Mass measurements of $^{60-63}$Ga reduce x-ray burst model uncertainties and extend the evaluated $T=1$ isobaric multiplet mass equation

TL;DR

This study provides precise mass measurements of neutron-deficient gallium isotopes, significantly improving data accuracy, constraining astrophysical models of X-ray bursts, and extending the isobaric multiplet mass equation to higher mass numbers.

Contribution

It offers the first direct mass measurement of $^{60}$Ga and refines the mass of $^{61}$Ga, impacting astrophysical models and nuclear mass systematics.

Findings

$^{60}$Ga is proton-bound, defining the proton drip line.

Improved $^{61}$Ga mass constrains rp process reaction Q-values.

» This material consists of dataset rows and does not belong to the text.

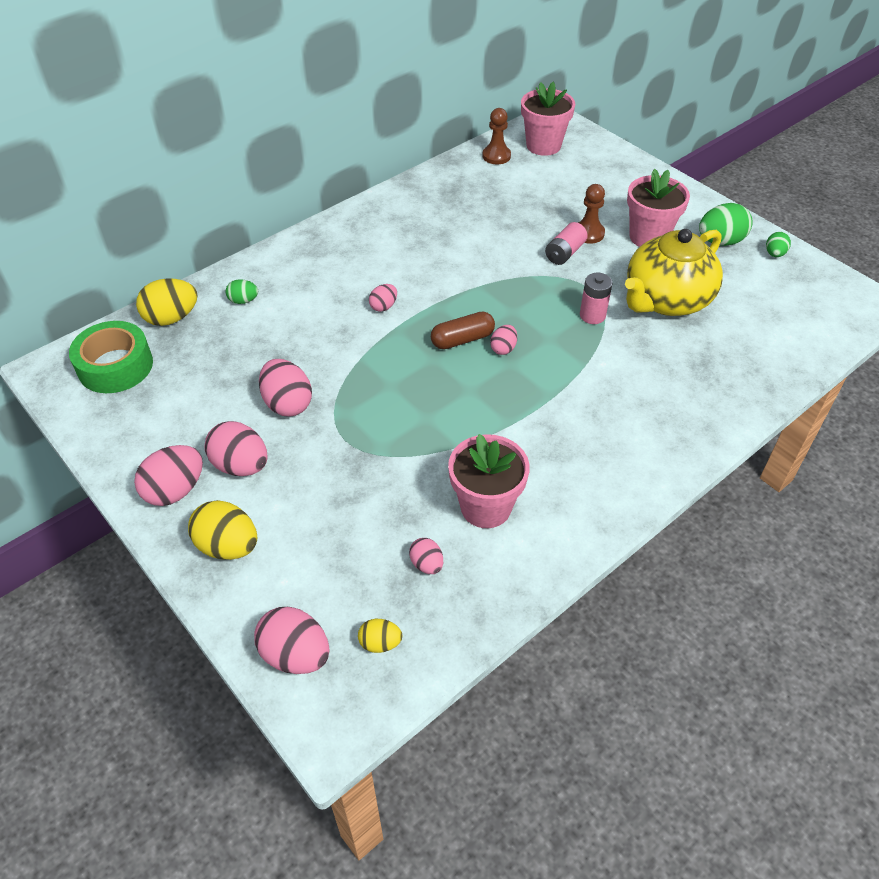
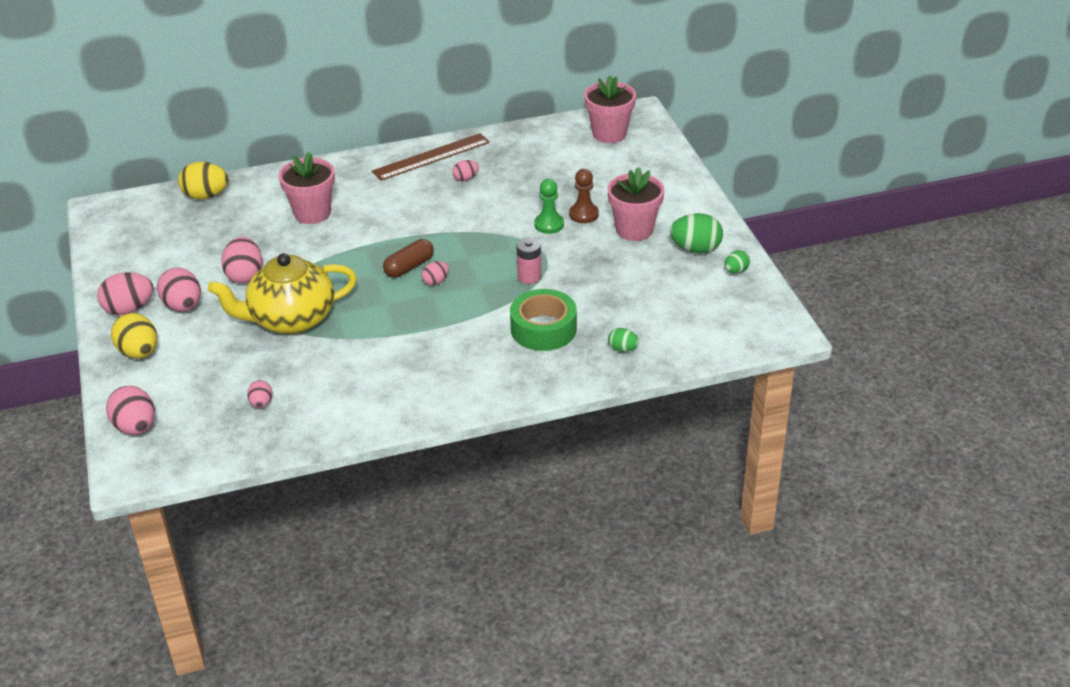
camera: 25 degrees right, 10 degrees down
green tape [69,321,153,393] -> green tape moved to [510,289,577,351]
green egg [226,279,258,304] -> green egg moved to [608,328,639,352]
yellow egg [358,619,402,653] -> none
pink egg [369,284,397,312] -> pink egg moved to [452,160,479,181]
brown capsule [431,311,495,349] -> brown capsule turned 45 degrees counterclockwise [383,239,434,278]
pink flower pot [448,434,530,528] -> pink flower pot moved to [279,152,335,224]
brown pawn [482,108,511,164] -> none
pink battery [545,222,588,265] -> green pawn [534,179,564,234]
yellow teapot [625,229,723,316] -> yellow teapot moved to [208,253,357,334]
none -> brown ruler [372,133,490,181]

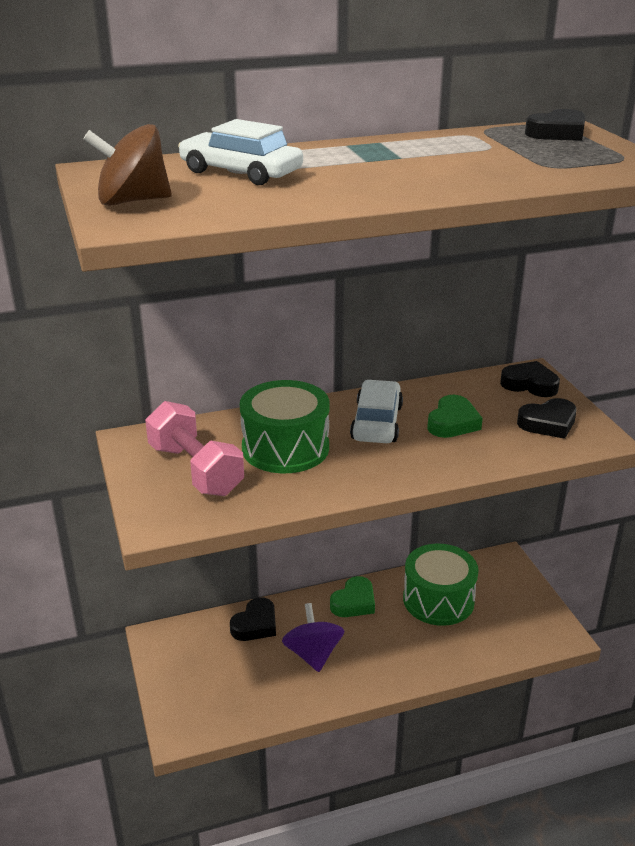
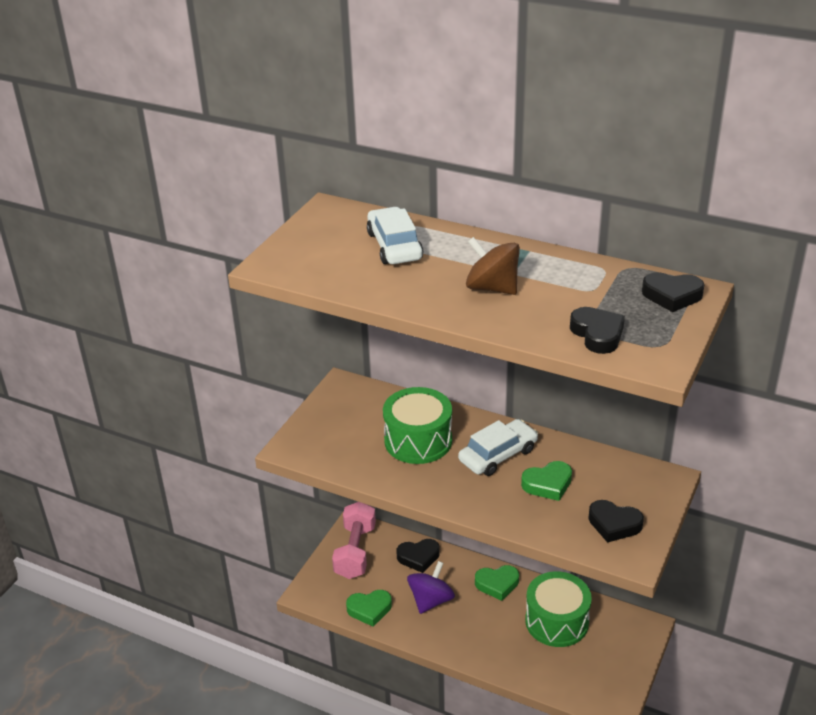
camera: 45 degrees right, 5 degrees up
brown spinning top [83,124,172,206] -> brown spinning top moved to [466,237,520,295]
pink dumbbell [145,401,244,496] -> pink dumbbell moved to [332,502,376,579]
black heart [500,361,560,397] -> black heart moved to [570,307,625,354]
none -> green heart [346,590,392,627]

Extends the $T=1$ isobaric multiplet mass equation to $A=60$.

Abstract

We report precision mass measurements of neutron-deficient gallium isotopes approaching the proton drip line. The measurements of $^{60-63}$Ga performed with the TITAN multiple-reflection time-of-flight mass spectrometer provide a more than threefold improvement over the current literature mass uncertainty of $^{61}$Ga and mark the first direct mass measurement of $^{60}$Ga. The improved precision of the $^{61}$Ga mass has important implications for the astrophysical rp process, as it constrains essential reaction Q-values near the $^{60}$Zn waiting point. Based on calculations with a one-zone model, we demonstrate the impact of the improved mass data on prediction uncertainties of X-ray burst models. The first-time measurement of the $^{60}$Ga ground-state mass establishes the proton-bound nature of this nuclide; thus, constraining the location of the proton drip line along this isotopic chain. Including the measured mass of $^{60}$Ga further enables us to extend the evaluated $T=1$ isobaric multiplet mass equation up to $A=60$.